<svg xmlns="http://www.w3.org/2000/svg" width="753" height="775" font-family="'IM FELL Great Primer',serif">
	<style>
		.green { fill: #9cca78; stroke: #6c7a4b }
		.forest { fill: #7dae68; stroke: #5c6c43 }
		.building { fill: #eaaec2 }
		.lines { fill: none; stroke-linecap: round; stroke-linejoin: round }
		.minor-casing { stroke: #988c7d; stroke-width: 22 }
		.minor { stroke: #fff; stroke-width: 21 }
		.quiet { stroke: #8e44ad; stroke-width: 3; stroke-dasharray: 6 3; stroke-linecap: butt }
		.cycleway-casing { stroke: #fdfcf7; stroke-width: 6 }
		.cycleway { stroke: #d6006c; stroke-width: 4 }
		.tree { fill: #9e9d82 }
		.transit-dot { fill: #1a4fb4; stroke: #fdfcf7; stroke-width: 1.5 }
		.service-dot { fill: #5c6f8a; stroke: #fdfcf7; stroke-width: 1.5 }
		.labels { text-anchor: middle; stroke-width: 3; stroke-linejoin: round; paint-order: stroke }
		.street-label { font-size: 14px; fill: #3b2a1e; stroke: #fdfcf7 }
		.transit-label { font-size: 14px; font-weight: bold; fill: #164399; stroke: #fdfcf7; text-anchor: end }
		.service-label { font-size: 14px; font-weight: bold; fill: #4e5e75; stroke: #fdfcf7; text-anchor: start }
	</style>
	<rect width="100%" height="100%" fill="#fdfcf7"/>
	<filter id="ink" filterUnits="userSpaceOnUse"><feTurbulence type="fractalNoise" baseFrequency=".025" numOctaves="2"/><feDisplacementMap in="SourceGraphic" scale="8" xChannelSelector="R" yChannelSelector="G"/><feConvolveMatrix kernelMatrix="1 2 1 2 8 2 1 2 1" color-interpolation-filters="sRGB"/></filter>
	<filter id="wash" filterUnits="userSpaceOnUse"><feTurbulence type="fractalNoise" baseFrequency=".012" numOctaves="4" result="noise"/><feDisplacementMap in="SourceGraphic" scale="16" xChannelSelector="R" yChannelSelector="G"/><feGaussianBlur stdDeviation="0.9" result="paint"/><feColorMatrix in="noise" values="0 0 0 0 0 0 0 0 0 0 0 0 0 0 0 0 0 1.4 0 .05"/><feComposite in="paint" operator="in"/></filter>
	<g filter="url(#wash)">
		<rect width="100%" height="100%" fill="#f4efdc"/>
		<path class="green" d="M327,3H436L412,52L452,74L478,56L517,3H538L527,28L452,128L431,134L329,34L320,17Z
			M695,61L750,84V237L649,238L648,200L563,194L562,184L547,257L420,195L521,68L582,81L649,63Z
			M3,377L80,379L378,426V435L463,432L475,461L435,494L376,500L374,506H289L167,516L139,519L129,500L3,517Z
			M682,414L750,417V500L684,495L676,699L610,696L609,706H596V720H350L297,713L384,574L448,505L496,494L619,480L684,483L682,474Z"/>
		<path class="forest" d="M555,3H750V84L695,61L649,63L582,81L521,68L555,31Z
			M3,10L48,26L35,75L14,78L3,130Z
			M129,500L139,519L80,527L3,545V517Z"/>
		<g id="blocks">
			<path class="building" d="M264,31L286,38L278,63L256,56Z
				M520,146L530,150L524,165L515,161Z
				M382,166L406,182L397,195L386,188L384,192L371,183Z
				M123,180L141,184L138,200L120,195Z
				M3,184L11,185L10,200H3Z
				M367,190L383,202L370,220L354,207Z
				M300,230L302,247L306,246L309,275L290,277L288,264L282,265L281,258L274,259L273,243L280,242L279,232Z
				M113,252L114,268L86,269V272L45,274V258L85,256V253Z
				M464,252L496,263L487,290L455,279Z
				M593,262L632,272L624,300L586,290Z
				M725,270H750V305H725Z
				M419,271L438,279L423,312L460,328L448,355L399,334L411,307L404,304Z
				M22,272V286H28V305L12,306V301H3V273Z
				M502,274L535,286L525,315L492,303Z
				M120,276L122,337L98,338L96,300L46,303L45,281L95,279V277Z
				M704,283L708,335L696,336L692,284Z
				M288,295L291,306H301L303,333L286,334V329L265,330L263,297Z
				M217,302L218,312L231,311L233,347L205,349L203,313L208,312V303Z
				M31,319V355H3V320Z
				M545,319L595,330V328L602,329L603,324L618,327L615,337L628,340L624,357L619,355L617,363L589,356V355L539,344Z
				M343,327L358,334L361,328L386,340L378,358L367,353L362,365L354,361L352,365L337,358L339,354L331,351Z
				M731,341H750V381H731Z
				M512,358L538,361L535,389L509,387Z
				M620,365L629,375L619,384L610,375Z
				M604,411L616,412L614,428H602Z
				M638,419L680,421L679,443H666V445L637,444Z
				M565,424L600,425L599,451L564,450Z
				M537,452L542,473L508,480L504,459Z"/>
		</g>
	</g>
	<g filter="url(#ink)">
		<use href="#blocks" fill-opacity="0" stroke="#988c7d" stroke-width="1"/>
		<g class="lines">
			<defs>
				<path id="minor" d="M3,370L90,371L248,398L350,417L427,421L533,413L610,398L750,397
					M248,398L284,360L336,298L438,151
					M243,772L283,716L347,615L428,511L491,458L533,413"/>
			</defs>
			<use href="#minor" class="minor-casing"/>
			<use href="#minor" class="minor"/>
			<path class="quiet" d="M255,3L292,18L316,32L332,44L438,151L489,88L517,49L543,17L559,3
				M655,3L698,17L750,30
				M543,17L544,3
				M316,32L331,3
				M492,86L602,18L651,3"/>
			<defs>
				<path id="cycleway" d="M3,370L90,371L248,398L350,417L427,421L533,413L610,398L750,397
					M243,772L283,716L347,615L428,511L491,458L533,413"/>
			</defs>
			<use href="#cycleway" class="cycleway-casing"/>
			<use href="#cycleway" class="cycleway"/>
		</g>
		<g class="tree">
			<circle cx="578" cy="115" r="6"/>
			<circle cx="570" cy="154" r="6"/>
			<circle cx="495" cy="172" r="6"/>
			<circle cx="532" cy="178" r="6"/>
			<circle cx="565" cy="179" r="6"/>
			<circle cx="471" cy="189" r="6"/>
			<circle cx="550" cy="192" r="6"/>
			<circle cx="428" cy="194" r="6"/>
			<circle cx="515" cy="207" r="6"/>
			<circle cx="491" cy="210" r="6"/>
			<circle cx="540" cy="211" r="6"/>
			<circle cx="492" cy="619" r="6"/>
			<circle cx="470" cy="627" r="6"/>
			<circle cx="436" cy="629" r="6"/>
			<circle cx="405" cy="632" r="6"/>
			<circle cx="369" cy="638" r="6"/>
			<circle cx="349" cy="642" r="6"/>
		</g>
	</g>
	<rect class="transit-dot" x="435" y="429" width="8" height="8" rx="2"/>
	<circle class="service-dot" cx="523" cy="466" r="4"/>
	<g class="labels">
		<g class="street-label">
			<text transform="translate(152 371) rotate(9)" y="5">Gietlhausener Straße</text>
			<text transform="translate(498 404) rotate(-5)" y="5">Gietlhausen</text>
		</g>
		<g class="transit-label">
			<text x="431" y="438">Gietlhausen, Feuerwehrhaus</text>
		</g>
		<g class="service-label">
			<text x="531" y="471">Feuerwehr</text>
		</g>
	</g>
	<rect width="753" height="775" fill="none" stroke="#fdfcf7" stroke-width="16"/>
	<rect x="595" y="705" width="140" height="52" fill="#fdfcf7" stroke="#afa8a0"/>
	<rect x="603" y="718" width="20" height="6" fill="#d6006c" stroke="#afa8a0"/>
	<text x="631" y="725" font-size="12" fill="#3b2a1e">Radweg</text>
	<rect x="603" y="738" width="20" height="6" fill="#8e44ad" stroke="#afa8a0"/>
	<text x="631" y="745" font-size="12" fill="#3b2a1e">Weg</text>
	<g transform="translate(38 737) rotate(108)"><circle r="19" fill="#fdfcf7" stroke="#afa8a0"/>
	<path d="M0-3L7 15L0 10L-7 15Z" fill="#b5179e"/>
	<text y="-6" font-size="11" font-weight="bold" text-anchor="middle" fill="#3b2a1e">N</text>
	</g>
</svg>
________________________________________
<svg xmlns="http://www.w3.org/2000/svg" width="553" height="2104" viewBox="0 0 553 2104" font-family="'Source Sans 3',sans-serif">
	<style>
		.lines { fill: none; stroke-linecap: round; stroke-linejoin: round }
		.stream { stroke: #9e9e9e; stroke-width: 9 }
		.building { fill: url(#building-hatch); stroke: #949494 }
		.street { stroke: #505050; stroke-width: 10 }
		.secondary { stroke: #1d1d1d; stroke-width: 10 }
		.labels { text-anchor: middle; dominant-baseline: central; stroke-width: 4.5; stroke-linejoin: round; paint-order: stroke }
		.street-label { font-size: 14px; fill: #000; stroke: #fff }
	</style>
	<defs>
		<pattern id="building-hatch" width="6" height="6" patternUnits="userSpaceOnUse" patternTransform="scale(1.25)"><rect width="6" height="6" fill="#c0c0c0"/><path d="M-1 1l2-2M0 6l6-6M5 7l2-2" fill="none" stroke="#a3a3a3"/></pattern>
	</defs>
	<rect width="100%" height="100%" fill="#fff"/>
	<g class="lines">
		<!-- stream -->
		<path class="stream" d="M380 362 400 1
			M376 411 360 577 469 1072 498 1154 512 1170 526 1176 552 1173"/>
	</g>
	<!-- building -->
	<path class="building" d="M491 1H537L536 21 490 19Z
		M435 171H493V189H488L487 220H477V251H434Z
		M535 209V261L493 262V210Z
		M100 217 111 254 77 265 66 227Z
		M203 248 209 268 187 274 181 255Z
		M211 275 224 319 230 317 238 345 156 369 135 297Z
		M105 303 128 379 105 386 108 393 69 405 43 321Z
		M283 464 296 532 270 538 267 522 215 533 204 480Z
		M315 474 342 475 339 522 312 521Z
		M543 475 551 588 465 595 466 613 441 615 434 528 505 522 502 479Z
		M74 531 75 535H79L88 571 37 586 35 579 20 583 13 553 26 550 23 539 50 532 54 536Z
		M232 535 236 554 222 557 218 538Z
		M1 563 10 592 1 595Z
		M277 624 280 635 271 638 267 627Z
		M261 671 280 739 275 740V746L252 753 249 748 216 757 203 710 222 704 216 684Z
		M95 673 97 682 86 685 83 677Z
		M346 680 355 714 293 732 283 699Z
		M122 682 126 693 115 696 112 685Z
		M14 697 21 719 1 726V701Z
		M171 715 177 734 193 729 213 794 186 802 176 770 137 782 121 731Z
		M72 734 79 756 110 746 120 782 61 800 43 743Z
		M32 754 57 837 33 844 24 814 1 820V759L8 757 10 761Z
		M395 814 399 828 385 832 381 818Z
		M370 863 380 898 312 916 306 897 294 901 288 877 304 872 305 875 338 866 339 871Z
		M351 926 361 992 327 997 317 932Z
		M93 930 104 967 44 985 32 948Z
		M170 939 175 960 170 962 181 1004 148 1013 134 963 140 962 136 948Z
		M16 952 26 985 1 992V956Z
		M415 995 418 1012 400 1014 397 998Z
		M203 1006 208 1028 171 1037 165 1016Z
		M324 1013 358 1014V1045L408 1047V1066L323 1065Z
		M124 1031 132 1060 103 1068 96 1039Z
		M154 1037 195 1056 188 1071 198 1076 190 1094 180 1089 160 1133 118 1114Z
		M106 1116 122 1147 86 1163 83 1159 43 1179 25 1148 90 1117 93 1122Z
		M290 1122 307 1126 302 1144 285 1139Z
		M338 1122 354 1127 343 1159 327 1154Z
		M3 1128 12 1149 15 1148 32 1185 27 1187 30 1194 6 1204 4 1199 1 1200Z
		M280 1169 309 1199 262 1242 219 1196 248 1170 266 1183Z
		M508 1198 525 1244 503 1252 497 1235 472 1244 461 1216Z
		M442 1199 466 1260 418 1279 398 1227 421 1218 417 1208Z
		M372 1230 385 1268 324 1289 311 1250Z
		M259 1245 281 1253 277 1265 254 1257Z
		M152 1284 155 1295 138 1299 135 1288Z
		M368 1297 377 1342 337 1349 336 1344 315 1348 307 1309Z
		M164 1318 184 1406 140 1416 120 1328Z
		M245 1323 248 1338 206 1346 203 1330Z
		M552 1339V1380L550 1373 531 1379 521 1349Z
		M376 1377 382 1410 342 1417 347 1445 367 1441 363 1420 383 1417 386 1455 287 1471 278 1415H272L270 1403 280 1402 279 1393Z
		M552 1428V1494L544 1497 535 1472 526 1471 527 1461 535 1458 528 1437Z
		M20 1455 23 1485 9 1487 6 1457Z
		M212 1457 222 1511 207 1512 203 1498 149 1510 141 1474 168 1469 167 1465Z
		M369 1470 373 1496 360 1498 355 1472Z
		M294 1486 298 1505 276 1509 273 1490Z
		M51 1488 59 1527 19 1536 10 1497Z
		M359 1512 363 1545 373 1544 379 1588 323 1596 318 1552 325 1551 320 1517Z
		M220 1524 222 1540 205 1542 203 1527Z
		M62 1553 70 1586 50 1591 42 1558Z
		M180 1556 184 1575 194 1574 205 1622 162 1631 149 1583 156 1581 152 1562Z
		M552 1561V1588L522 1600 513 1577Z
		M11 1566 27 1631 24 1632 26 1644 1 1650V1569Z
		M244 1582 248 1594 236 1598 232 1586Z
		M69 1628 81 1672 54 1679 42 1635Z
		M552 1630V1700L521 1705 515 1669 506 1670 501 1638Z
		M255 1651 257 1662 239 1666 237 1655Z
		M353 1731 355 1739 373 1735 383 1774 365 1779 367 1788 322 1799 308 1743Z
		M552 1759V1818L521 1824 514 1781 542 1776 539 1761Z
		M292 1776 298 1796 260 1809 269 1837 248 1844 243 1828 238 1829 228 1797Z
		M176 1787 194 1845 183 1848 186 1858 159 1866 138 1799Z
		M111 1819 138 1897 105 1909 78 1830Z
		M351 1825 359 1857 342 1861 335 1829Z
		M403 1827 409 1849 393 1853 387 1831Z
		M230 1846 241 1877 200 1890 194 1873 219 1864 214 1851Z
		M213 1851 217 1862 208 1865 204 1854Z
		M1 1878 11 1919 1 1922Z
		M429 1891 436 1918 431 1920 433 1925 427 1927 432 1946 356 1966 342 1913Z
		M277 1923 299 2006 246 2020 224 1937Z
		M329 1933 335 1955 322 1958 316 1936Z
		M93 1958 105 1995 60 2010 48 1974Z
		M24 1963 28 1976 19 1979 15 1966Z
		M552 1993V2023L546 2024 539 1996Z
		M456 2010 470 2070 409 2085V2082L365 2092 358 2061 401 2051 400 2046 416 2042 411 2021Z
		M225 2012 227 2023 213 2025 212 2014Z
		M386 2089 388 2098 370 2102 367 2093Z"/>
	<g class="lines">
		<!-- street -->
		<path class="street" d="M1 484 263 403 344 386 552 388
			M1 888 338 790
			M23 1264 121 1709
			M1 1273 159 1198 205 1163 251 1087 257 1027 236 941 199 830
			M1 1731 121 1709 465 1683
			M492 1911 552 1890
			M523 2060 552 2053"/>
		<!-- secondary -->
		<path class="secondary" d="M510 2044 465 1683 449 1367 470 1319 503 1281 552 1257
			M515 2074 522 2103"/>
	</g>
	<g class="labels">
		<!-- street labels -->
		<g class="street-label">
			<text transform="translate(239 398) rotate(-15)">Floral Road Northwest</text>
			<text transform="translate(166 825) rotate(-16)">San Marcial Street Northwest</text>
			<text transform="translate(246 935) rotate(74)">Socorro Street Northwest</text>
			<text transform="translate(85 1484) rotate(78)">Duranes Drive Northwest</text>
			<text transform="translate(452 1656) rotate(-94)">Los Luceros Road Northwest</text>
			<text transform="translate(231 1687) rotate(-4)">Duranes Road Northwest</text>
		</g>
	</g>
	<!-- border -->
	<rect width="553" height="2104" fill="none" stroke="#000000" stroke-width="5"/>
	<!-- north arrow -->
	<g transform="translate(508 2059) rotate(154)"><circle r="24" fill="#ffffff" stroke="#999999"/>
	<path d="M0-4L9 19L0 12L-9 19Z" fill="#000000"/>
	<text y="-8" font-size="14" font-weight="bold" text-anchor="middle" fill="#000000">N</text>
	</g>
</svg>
________________________________________
▸ TASK STATEMENT:
Starting at the line that contains "#fff; stroke-width: 21" and stopping after the line that contains "middle; stroke-width: 3;", write out every line exactly as it appears above, and no other line.

▸ FINISHED EXERCISE:
		.minor { stroke: #fff; stroke-width: 21 }
		.quiet { stroke: #8e44ad; stroke-width: 3; stroke-dasharray: 6 3; stroke-linecap: butt }
		.cycleway-casing { stroke: #fdfcf7; stroke-width: 6 }
		.cycleway { stroke: #d6006c; stroke-width: 4 }
		.tree { fill: #9e9d82 }
		.transit-dot { fill: #1a4fb4; stroke: #fdfcf7; stroke-width: 1.5 }
		.service-dot { fill: #5c6f8a; stroke: #fdfcf7; stroke-width: 1.5 }
		.labels { text-anchor: middle; stroke-width: 3; stroke-linejoin: round; paint-order: stroke }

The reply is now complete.